- Problem to solve: Begin with the line that holds "Prof. R. K. Chauhan". Output it and all remaining lines of the material, verbatim, ending with the last.

*** Record excerpts ***

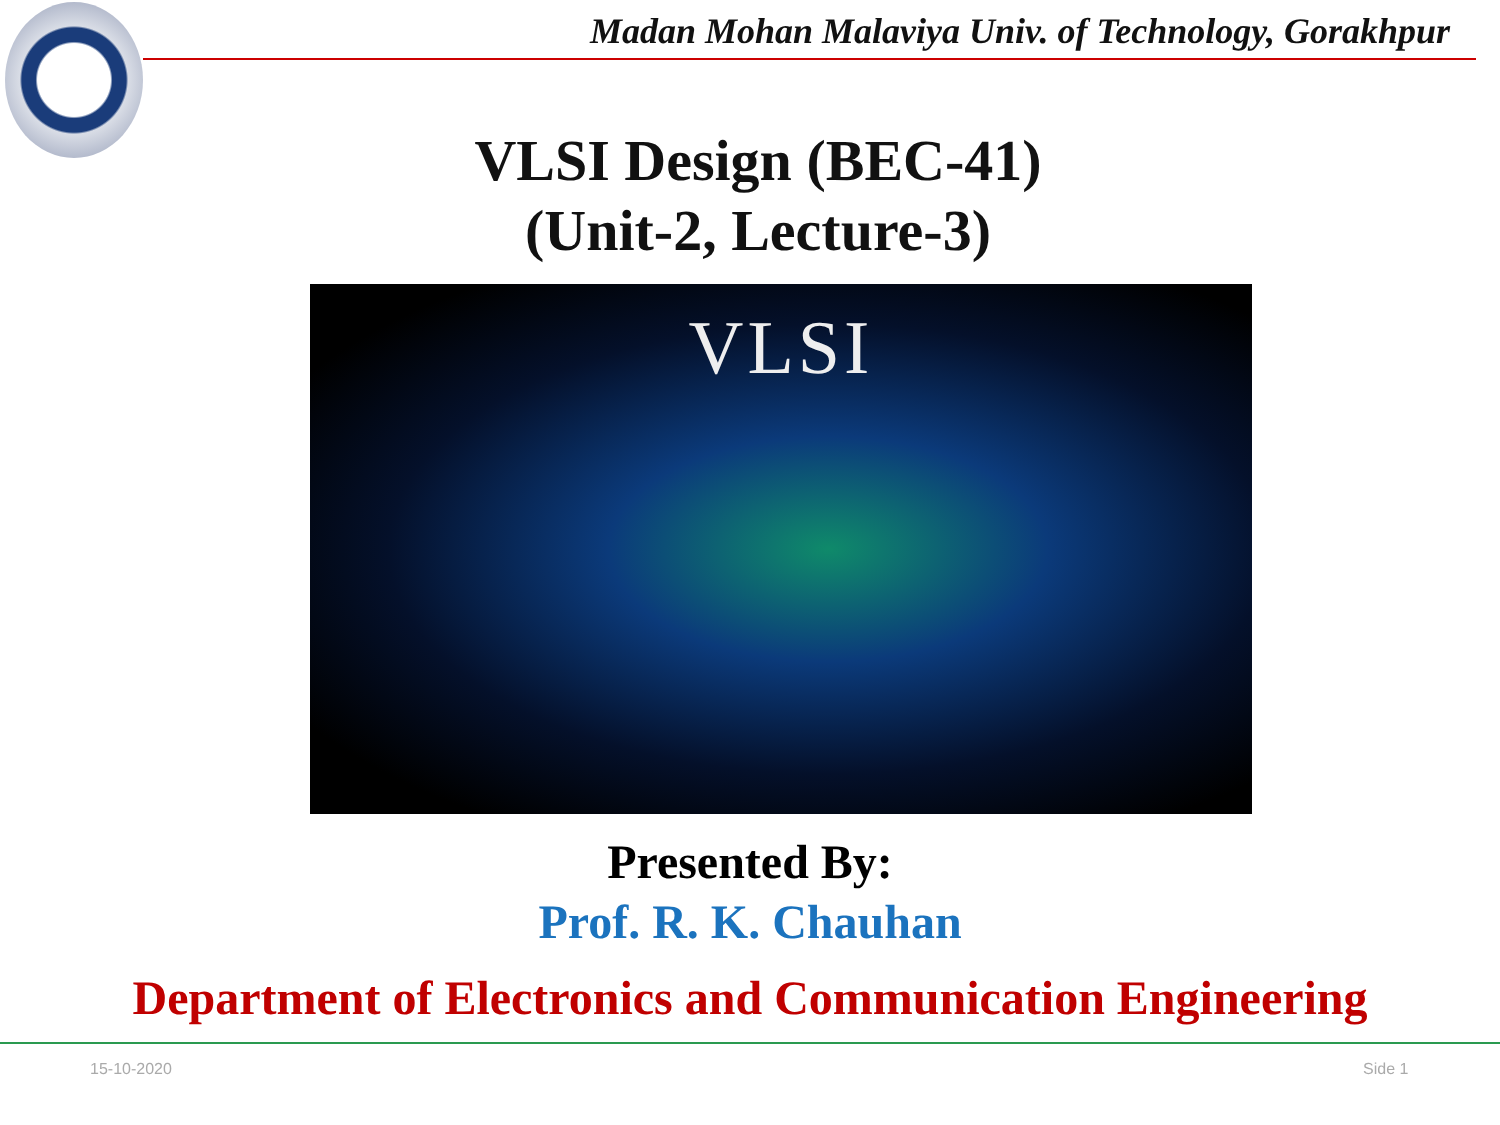Madan Mohan Malaviya Univ. of Technology, Gorakhpur
VLSI Design (BEC-41)
(Unit-2, Lecture-3)
VLSI
Presented By:
Prof. R. K. Chauhan
Department of Electronics and Communication Engineering
15-10-2020 Side 1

*** End of Record excerpts ***

- Exercise solution:
Prof. R. K. Chauhan
Department of Electronics and Communication Engineering
15-10-2020 Side 1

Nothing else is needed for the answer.